Die Abwärtsneigung des 100 SMA könnte den Aufwärtstrend begrenzen, es sei denn, das Momentum weitet sich aus. Dennoch wird der Moving Average Convergence Divergence (MACD) um die Nullmarke positiv, was auf ein verbessertes Momentum hindeutet. Darüber hinaus liegt der Relative Strength Index (RSI) bei 56 (neutral) und steigt, was einen Anstieg der intraday Bias verstärkt. Ein nachhaltiger Halt über dem SMA könnte den Weg für schrittweise Gewinne offenhalten.

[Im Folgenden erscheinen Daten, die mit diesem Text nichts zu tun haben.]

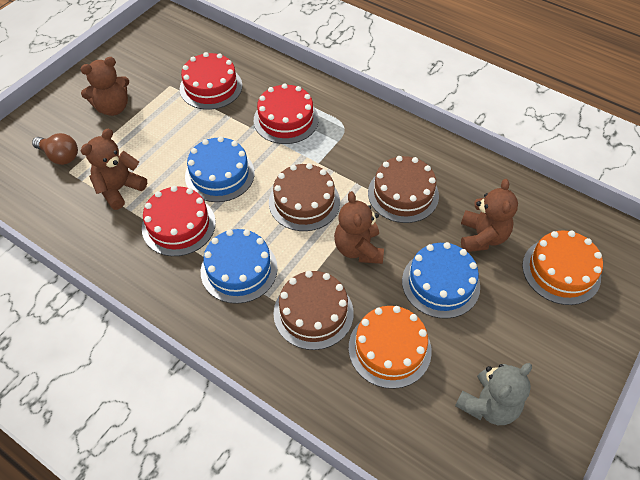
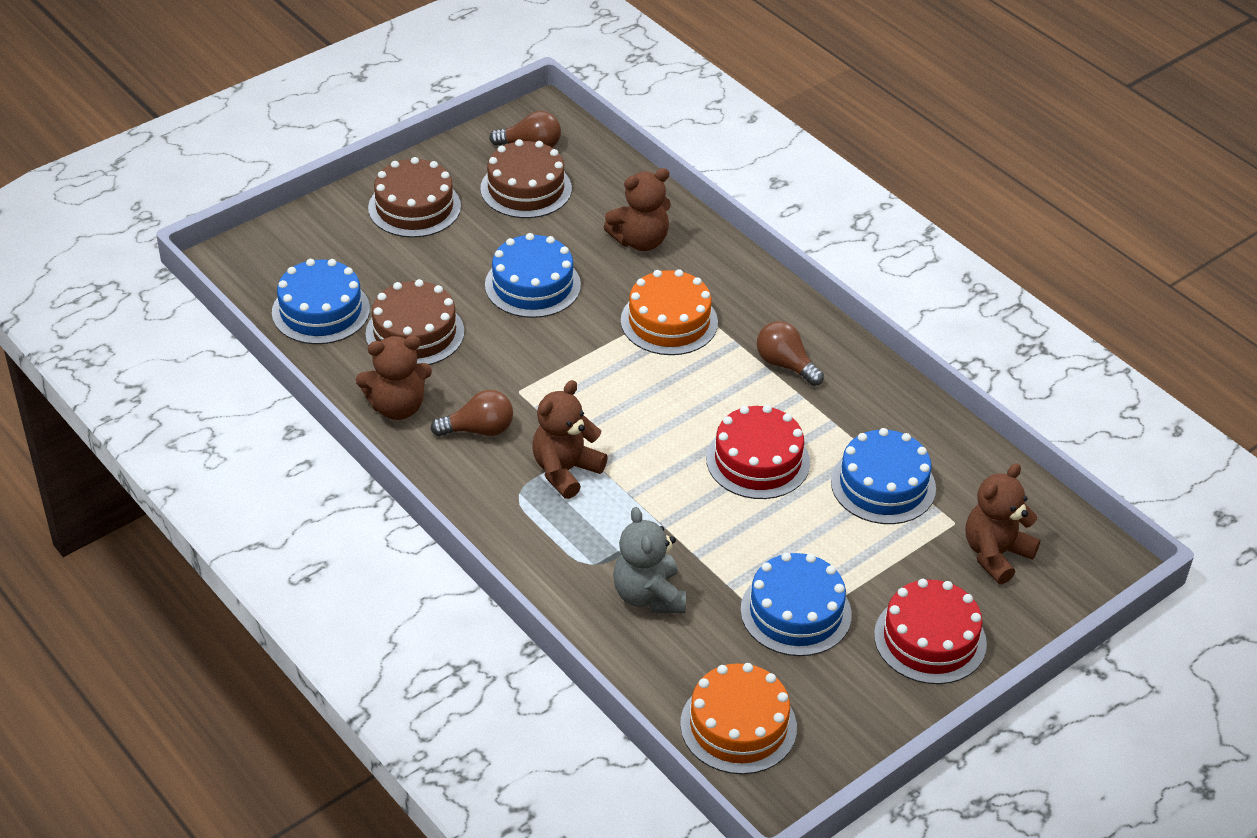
blue cake: [185,137,255,202] [201,229,278,304] [402,242,480,319] = 3 -> [272,259,370,344] [485,233,581,318] [740,552,852,656] [831,428,936,524] = 4
brown light bulb: [32,133,78,165] = 1 -> [430,390,513,436] [489,111,561,148] [757,321,824,386] = 3
red cake: [142,186,216,256] [180,52,242,110] [254,83,319,144] = 3 -> [706,405,810,499] [874,579,987,684] = 2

Die bescheidene Verbesserung des MACD über null deutet darauf hin, dass Käufer an Zugkraft gewinnen, und eine weitere Ausweitung würde die bullische Argumentation stärken. Der RSI bleibt unter überkauft, und ein Durchbruch in die hohen 50er bis niedrigen 60er würde Überzeugung hinzufügen, während ein Rückgang in Richtung 50 auf Konsolidierung hindeuten würde. Ein Versagen, den Durchschnitt zu verteidigen, würde die Bias wieder zu Verkäufern neigen und einen korrigierenden Rückgang einladen.
(Die technische Analyse dieser Geschichte wurde mit Hilfe eines KI-Tools verfasst.)